| EXCERPTED RECORDS |
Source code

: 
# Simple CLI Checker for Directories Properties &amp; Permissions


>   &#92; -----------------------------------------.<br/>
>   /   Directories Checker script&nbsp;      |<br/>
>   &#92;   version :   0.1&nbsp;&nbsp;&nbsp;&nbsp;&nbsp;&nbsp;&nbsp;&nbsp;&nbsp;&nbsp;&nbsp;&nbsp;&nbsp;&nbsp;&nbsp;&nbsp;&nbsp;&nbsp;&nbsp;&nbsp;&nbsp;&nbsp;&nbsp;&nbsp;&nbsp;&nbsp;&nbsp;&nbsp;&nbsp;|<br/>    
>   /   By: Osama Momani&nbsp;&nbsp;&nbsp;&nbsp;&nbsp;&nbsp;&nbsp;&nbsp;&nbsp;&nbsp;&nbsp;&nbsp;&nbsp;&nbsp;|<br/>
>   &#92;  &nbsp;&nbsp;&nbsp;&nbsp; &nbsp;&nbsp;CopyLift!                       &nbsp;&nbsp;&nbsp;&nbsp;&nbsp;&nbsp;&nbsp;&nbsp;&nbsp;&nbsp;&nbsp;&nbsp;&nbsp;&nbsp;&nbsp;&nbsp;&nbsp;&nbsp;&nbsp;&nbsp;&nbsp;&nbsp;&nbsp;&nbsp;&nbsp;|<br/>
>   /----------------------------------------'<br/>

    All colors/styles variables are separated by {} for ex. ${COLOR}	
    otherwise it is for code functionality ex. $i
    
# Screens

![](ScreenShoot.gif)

| EXERCISE |
Count the lines in the records above that contain the string "nbsp". Reply with the number only.

| FINISHED EXERCISE |
4